If you're genuinely not pirating, and the torrent is between you and a closed group of friends, then how would a rights owner complain?
Yes, sadfully, accusations are enough to get you shot and killed these days.
The lower I set my standards the more accomplishments I have.
(Score: 3, Insightful) by JoeMerchant on Monday January 08 2018, @09:44PM (2 children)
Again, it's profiling... like if you loiter in certain neighborhoods at certain times, odds are you are buying/selling drugs. It's not proof, but it is probable.

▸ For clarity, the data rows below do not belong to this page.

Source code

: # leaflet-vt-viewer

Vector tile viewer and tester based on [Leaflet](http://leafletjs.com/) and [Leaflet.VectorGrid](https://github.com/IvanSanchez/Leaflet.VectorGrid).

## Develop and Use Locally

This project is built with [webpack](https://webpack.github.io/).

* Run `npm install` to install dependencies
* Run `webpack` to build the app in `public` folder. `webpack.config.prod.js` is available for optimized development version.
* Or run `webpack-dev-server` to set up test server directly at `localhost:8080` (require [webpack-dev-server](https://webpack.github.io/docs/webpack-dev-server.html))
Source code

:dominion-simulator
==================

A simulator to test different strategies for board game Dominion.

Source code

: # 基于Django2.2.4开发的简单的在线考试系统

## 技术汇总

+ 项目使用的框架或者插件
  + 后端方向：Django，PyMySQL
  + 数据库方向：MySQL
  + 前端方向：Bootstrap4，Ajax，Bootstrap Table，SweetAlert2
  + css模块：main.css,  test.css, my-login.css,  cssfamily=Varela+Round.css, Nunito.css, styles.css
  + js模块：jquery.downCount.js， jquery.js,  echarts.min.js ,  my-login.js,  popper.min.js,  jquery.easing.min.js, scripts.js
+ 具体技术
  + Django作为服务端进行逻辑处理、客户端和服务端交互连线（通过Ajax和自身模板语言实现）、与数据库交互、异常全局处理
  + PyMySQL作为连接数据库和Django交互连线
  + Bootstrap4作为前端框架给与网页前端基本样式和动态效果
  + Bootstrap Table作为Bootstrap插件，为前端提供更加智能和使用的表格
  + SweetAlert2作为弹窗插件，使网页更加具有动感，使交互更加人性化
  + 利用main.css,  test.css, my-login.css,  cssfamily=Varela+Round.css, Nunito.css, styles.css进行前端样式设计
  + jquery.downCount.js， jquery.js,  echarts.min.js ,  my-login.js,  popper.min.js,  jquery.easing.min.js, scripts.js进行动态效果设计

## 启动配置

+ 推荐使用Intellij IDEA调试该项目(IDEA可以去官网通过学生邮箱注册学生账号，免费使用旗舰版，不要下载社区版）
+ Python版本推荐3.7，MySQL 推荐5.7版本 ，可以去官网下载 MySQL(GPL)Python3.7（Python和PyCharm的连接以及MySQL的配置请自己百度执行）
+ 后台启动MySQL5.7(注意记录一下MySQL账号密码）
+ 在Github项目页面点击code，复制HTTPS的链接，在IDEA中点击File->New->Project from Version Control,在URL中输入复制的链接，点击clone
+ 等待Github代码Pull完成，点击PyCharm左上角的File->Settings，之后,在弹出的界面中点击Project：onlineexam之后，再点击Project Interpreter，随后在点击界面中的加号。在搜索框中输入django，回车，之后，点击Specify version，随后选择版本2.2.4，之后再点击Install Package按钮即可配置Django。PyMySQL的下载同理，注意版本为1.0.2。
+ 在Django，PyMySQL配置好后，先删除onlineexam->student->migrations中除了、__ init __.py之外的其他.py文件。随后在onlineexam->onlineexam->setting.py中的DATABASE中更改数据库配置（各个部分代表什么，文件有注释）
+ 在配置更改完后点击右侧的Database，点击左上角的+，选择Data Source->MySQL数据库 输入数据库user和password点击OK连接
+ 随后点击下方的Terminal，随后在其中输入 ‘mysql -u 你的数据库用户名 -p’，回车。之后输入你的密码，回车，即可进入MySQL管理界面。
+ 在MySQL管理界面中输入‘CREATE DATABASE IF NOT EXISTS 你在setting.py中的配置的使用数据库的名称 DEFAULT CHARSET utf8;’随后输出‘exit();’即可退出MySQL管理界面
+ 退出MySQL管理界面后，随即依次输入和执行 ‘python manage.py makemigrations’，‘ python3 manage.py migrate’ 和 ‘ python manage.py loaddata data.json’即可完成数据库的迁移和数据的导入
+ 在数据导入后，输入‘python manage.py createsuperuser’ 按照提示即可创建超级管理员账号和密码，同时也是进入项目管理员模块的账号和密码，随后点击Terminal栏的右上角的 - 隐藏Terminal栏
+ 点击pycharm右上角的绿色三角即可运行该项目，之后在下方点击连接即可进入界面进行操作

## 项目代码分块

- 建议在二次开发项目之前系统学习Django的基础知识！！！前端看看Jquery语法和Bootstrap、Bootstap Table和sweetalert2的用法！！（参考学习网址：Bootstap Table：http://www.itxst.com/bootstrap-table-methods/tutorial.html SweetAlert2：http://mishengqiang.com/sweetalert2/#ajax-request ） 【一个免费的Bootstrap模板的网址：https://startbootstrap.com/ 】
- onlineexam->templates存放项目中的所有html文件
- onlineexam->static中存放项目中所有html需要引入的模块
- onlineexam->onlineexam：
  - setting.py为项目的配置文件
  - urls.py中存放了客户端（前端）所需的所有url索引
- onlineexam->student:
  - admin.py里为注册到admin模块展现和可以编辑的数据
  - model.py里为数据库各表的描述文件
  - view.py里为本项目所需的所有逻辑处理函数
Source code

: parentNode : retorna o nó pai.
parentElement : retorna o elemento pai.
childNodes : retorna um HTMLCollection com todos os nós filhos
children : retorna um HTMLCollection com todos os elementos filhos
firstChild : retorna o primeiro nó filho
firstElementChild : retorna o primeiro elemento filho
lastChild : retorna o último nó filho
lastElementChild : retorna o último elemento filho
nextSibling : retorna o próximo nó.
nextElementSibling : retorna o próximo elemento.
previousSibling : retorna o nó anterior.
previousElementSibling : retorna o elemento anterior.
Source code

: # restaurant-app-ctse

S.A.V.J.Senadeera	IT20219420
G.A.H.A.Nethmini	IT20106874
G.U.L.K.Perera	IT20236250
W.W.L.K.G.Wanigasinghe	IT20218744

They scattershot and have a higher than 0 correlation between who they accuse and who is actually "guilty" (itself a laughable state...) so, they think they're justified. Sure, they occasionally ruin some innocent family's life, but for every time that happens, they have nailed 3 or 4 honest to God file sharing criminals, so that's O.K. - right?
🌻🌻 [google.com]
(Score: 0) by Anonymous Coward on Monday January 08 2018, @10:25PM (1 child)
When it's warm outside, I will often stand out in the street next to an elementary school. By your logic, odds are that I'm a pedophile right? Given that, I should be approached by local law enforcement and told to "move along," and that John Q. Law "doesn't want to see you around here any more," as I'm clearly looking for vulnerable children to abduct, defile and murder, yes?
Except my home is next door to that elementary school. And so, rather than me "standing next to an elementary school," I'm actually "standing in front of my home." What's more, the vast majority of those who molest/abuse children are people known to the children, not strangers.
TL;DR: Your analogy sucks.
(Score: 2) by JoeMerchant on Monday January 08 2018, @11:07PM
Try that in Sarasota county Florida...
Yep, if the same crew is running that town as was in the 1990s, absolutely, John Q. Law will insist you prove your innocence or clear the hell off away from the vulnerable children. If any member of the Force's children attend the school they'll probably pre-emptively arrest you just to make sure the message gets through the first time.
You've got some ID to prove that? In Sarasota county you'd better.
Now you're talking about logical sense, I'm talking about interaction with conservative law enforcement in a town with Judges and lawyers who back them up blindly.
What are you, a cop lover?
Seriously, though, I know a lot of good cops, people who are in law enforcement to help make the world a better place, people who take the time to understand a situation before crashing in, arresting whoever it takes to calm the situation and letting God sort 'em out later. Then I've also known a few cops who aren't like that...
🌻🌻 [google.com]
(Score: 4, Interesting) by crafoo on Tuesday January 09 2018, @02:05AM
I imagine they can infer quite a bit by the statistical data of your packets: time, frequency, size, rate. All without even looking at destination addresses. I'd recommend running openvpn on a vps or at least getting a vpn account just to give yourself a slim margin of privacy (from your ISP only though).